Biomechanical Applications in Rowing Training
We have seen that the racing times in international competition for all boat classes have decreased in recent years. The physiological capacity of the rowers has not increased as much as the improvement in times. Therefore, the development of rowing technique is considered one of the major reasons for this success and biomechanical analysis has assisted with development. The women’s pair without coxswain from West Germany who won at the 1990 World Championships is an example of a crew whose technique closely followed the principles of biomechanics. Their technique did not emphasize the excessive layback at the finish employed by the Romanian women’s crews, the previous winners of the event. Biomechanical principles applied by a large group, such as an entire rowing federation, can provide big advantages to the rowers. Over a long period, it is possible to create consistently successful big boats, like the Italian men’s lightweight eight and the West German men’s open eight.

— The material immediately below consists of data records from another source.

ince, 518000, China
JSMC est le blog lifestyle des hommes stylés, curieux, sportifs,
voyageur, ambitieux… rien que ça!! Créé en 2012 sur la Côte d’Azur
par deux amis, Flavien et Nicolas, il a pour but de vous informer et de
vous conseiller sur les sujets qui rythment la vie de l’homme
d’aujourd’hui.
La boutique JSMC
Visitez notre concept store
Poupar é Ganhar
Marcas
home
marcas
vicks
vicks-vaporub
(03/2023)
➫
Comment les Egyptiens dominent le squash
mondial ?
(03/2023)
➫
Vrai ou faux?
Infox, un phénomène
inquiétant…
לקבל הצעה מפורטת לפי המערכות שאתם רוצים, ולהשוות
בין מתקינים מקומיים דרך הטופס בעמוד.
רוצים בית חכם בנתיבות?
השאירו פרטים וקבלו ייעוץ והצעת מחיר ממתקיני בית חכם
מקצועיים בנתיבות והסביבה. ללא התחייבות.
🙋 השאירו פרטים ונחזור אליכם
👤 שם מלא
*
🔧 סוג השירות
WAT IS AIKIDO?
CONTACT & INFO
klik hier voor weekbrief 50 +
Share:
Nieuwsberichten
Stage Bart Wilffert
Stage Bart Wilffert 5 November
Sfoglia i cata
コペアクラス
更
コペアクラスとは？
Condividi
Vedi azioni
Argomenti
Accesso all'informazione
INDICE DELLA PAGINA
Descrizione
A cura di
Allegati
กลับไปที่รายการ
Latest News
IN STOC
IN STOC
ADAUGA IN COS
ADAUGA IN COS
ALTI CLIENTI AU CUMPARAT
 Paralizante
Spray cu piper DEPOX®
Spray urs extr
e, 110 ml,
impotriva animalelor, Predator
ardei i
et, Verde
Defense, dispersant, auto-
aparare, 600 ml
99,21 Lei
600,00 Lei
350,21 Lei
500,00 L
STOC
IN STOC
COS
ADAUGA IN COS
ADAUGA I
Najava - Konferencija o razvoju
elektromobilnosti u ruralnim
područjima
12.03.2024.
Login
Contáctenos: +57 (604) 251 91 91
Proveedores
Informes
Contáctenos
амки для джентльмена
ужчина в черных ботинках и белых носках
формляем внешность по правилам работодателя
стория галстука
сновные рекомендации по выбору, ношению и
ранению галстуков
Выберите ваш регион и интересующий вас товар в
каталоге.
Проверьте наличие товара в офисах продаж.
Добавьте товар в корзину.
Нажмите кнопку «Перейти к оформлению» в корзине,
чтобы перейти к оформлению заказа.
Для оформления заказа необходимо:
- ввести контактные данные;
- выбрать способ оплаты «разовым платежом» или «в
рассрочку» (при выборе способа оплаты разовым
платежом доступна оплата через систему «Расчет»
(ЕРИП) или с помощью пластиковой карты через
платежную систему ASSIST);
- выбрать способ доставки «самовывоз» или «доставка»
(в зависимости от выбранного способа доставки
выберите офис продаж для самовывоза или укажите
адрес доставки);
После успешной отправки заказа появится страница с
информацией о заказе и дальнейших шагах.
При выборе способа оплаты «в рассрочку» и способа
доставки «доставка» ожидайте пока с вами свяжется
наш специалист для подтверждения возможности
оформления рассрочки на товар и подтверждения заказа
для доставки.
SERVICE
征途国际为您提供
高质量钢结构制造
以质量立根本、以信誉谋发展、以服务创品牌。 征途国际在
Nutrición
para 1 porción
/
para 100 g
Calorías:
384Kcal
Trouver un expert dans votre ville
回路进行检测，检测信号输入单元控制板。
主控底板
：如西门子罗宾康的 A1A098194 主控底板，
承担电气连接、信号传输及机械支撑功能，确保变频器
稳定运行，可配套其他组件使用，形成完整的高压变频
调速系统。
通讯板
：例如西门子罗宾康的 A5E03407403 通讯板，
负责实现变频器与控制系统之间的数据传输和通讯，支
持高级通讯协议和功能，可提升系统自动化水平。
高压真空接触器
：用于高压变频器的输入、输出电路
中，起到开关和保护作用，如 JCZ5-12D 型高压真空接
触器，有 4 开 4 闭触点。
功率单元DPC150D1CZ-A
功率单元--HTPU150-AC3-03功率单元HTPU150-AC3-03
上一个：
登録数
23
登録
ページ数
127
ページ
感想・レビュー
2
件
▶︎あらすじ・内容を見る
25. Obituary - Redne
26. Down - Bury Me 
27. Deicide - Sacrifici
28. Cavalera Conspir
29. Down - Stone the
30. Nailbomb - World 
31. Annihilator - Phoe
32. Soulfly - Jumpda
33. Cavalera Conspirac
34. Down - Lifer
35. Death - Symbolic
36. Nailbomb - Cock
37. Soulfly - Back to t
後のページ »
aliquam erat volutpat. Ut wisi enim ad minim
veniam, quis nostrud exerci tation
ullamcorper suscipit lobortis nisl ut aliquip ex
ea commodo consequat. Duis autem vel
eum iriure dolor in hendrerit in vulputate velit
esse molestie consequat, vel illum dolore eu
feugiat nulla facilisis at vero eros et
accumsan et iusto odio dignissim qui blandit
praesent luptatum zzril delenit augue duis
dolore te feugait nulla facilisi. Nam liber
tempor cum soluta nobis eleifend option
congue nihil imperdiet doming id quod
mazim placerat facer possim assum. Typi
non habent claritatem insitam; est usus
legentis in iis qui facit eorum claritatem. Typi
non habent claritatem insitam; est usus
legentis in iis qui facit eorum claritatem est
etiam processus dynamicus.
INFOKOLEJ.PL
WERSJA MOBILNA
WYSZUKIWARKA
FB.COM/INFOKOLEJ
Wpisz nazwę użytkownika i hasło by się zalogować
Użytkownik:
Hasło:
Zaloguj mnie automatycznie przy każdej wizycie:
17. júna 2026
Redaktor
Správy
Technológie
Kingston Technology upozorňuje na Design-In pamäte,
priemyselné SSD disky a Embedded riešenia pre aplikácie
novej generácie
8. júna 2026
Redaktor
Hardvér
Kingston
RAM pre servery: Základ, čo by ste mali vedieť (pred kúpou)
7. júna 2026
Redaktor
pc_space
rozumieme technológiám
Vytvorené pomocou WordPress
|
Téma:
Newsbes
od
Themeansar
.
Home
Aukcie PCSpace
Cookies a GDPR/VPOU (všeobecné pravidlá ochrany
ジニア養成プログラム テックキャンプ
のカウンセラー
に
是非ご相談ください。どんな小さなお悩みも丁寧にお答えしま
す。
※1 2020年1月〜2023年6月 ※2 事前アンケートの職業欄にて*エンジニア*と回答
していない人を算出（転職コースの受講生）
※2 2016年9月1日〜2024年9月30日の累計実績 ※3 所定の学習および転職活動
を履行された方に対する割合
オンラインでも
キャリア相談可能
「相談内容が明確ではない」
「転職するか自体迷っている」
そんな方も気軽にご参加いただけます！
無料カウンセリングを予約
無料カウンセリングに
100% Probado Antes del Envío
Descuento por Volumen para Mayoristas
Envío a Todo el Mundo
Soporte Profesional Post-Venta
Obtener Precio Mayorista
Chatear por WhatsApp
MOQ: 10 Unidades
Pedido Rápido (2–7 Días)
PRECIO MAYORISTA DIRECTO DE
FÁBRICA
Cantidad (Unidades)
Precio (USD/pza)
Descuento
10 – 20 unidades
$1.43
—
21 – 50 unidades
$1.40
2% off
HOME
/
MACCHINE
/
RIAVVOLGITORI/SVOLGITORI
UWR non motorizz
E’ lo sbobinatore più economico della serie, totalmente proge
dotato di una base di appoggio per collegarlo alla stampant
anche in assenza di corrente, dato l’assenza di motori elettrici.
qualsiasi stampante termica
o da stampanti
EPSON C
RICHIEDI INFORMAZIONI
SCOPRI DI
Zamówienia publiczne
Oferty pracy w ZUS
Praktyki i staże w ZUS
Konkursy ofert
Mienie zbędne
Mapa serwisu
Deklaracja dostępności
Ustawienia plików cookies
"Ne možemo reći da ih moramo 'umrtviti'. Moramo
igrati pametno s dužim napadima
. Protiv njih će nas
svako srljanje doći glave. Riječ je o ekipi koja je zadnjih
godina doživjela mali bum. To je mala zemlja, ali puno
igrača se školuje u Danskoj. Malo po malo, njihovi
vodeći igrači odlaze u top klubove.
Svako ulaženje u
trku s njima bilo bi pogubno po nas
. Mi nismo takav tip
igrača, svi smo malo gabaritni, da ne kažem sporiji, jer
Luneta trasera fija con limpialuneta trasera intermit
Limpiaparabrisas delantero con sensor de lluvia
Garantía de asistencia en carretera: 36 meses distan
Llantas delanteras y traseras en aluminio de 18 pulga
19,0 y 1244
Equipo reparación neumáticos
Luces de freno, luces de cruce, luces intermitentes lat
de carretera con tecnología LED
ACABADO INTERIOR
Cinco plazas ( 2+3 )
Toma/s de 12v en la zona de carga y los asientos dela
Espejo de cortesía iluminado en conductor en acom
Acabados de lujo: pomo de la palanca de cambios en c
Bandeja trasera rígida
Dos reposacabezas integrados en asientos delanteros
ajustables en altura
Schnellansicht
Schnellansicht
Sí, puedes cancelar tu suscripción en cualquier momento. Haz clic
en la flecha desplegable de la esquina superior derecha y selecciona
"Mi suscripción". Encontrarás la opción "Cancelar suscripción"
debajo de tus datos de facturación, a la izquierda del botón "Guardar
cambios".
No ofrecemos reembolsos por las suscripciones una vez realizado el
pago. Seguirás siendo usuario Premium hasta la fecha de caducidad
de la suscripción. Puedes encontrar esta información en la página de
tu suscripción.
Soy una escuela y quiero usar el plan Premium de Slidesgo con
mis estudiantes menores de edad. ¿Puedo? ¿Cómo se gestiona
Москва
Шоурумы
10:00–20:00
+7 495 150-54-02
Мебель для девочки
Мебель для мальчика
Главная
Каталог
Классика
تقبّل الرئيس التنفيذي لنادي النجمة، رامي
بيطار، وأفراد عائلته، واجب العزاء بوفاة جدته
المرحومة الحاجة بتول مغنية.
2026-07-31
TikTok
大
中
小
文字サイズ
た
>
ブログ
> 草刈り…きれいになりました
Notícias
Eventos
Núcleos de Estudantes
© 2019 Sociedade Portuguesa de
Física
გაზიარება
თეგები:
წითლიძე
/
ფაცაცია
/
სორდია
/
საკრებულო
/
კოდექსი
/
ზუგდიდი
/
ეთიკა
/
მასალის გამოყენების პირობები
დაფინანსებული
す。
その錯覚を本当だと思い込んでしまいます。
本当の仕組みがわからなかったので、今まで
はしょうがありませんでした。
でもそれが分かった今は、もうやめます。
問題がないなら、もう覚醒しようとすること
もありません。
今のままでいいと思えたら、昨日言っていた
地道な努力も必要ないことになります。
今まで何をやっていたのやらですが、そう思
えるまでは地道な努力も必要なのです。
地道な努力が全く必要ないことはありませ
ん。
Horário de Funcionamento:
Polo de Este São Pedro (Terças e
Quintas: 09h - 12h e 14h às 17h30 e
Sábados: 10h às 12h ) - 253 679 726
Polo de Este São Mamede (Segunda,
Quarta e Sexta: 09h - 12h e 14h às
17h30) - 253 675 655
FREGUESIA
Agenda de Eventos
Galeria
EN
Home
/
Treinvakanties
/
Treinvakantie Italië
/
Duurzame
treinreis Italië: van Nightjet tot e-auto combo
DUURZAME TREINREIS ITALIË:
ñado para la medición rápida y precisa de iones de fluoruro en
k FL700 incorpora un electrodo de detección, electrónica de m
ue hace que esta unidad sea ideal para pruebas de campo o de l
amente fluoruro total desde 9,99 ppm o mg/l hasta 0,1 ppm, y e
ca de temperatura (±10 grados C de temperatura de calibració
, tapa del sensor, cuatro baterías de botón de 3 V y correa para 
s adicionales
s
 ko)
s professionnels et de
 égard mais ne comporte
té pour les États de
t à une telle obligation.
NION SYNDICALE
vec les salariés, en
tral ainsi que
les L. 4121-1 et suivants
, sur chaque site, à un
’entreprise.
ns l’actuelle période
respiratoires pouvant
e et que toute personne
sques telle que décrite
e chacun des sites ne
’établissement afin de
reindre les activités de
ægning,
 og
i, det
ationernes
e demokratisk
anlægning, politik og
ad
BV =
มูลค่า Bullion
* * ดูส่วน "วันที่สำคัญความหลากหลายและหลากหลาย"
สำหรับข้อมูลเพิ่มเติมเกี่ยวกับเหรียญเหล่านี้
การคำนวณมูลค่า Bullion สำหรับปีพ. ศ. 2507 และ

It is possible to reach the top levels of world class rowing only if you employ a sound rowing technique. An outstanding example of this is the 1990 Australian men’s four without coxswain. This boat defeated many excellent pat champions by using superb rowing technique and, in doing so, in the extremely fast time of 5 minutes 52 seconds.

Biomechanics in the future
Research in biomechanics is not finished. Basic research in specific analysis of rowing technique is ongoing. For example, the additional research is necessary to determine at which point the effectiveness of the oar at entry decreases. The measurement tools and analysis methods will be developed so they can be used by coaches at all levels. The efficiency of an individual rower in a crew can be increased with dynamic measurement devices, such as force transducers, in the boat. In the end, the practical education of biomechanical concepts and the simplification of scientific research into language that can be understood by the coaches and the rowers is our goal.